• Collected data:
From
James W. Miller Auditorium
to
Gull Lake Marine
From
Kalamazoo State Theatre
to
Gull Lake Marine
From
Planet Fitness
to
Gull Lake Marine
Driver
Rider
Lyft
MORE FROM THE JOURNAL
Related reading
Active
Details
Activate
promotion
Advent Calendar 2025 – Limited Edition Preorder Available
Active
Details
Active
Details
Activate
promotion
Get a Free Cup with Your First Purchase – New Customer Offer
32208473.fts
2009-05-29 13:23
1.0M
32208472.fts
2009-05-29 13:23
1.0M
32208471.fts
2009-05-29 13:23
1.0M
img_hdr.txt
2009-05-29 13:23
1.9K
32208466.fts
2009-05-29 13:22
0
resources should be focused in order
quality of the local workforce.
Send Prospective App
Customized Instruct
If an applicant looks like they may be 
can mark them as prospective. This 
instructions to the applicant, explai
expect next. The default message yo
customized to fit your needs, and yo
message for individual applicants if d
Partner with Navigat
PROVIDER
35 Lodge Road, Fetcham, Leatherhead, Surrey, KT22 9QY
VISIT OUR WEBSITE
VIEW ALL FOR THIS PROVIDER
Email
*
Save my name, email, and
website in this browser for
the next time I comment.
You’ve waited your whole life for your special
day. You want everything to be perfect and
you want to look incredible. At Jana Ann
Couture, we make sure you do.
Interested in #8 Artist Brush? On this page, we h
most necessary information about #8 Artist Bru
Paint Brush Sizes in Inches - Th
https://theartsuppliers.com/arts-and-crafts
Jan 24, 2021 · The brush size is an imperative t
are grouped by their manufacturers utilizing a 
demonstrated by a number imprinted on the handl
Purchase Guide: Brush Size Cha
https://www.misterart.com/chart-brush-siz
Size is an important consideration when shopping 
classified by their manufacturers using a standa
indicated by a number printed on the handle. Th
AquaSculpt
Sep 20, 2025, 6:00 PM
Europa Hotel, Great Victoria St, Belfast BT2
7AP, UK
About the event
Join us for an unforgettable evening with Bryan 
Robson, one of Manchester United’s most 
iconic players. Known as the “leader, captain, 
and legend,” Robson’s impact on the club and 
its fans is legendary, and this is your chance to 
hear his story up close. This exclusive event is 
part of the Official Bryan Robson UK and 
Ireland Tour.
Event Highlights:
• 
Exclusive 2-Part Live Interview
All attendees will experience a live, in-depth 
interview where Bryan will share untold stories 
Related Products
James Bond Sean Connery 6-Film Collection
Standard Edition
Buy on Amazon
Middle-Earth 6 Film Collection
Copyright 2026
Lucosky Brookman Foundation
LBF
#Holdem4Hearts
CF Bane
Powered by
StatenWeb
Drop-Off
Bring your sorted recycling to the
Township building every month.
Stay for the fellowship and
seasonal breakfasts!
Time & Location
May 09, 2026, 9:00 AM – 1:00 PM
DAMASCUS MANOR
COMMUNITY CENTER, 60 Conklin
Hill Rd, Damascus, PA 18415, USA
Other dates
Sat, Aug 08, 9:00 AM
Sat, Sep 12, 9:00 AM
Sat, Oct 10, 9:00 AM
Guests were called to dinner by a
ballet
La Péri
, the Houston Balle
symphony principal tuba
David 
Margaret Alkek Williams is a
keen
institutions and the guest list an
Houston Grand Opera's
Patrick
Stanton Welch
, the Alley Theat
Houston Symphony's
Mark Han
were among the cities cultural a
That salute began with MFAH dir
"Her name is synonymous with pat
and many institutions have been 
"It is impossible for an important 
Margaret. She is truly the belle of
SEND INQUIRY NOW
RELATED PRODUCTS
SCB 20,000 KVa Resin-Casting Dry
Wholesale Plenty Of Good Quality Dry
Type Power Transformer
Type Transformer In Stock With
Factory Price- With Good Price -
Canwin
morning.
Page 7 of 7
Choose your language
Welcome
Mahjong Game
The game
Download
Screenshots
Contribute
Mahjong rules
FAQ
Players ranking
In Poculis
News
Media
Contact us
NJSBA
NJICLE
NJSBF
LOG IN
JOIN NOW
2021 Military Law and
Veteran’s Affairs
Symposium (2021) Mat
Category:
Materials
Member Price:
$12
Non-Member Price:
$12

• What you are asked to do: After reading the data, retype all of it exactly as it reads.

• Task solution:
From
James W. Miller Auditorium
to
Gull Lake Marine
From
Kalamazoo State Theatre
to
Gull Lake Marine
From
Planet Fitness
to
Gull Lake Marine
Driver
Rider
Lyft
MORE FROM THE JOURNAL
Related reading
Active
Details
Activate
promotion
Advent Calendar 2025 – Limited Edition Preorder Available
Active
Details
Active
Details
Activate
promotion
Get a Free Cup with Your First Purchase – New Customer Offer
32208473.fts
2009-05-29 13:23
1.0M
32208472.fts
2009-05-29 13:23
1.0M
32208471.fts
2009-05-29 13:23
1.0M
img_hdr.txt
2009-05-29 13:23
1.9K
32208466.fts
2009-05-29 13:22
0
resources should be focused in order
quality of the local workforce.
Send Prospective App
Customized Instruct
If an applicant looks like they may be 
can mark them as prospective. This 
instructions to the applicant, explai
expect next. The default message yo
customized to fit your needs, and yo
message for individual applicants if d
Partner with Navigat
PROVIDER
35 Lodge Road, Fetcham, Leatherhead, Surrey, KT22 9QY
VISIT OUR WEBSITE
VIEW ALL FOR THIS PROVIDER
Email
*
Save my name, email, and
website in this browser for
the next time I comment.
You’ve waited your whole life for your special
day. You want everything to be perfect and
you want to look incredible. At Jana Ann
Couture, we make sure you do.
Interested in #8 Artist Brush? On this page, we h
most necessary information about #8 Artist Bru
Paint Brush Sizes in Inches - Th
https://theartsuppliers.com/arts-and-crafts
Jan 24, 2021 · The brush size is an imperative t
are grouped by their manufacturers utilizing a 
demonstrated by a number imprinted on the handl
Purchase Guide: Brush Size Cha
https://www.misterart.com/chart-brush-siz
Size is an important consideration when shopping 
classified by their manufacturers using a standa
indicated by a number printed on the handle. Th
AquaSculpt
Sep 20, 2025, 6:00 PM
Europa Hotel, Great Victoria St, Belfast BT2
7AP, UK
About the event
Join us for an unforgettable evening with Bryan 
Robson, one of Manchester United’s most 
iconic players. Known as the “leader, captain, 
and legend,” Robson’s impact on the club and 
its fans is legendary, and this is your chance to 
hear his story up close. This exclusive event is 
part of the Official Bryan Robson UK and 
Ireland Tour.
Event Highlights:
• 
Exclusive 2-Part Live Interview
All attendees will experience a live, in-depth 
interview where Bryan will share untold stories 
Related Products
James Bond Sean Connery 6-Film Collection
Standard Edition
Buy on Amazon
Middle-Earth 6 Film Collection
Copyright 2026
Lucosky Brookman Foundation
LBF
#Holdem4Hearts
CF Bane
Powered by
StatenWeb
Drop-Off
Bring your sorted recycling to the
Township building every month.
Stay for the fellowship and
seasonal breakfasts!
Time & Location
May 09, 2026, 9:00 AM – 1:00 PM
DAMASCUS MANOR
COMMUNITY CENTER, 60 Conklin
Hill Rd, Damascus, PA 18415, USA
Other dates
Sat, Aug 08, 9:00 AM
Sat, Sep 12, 9:00 AM
Sat, Oct 10, 9:00 AM
Guests were called to dinner by a
ballet
La Péri
, the Houston Balle
symphony principal tuba
David 
Margaret Alkek Williams is a
keen
institutions and the guest list an
Houston Grand Opera's
Patrick
Stanton Welch
, the Alley Theat
Houston Symphony's
Mark Han
were among the cities cultural a
That salute began with MFAH dir
"Her name is synonymous with pat
and many institutions have been 
"It is impossible for an important 
Margaret. She is truly the belle of
SEND INQUIRY NOW
RELATED PRODUCTS
SCB 20,000 KVa Resin-Casting Dry
Wholesale Plenty Of Good Quality Dry
Type Power Transformer
Type Transformer In Stock With
Factory Price- With Good Price -
Canwin
morning.
Page 7 of 7
Choose your language
Welcome
Mahjong Game
The game
Download
Screenshots
Contribute
Mahjong rules
FAQ
Players ranking
In Poculis
News
Media
Contact us
NJSBA
NJICLE
NJSBF
LOG IN
JOIN NOW
2021 Military Law and
Veteran’s Affairs
Symposium (2021) Mat
Category:
Materials
Member Price:
$12
Non-Member Price:
$12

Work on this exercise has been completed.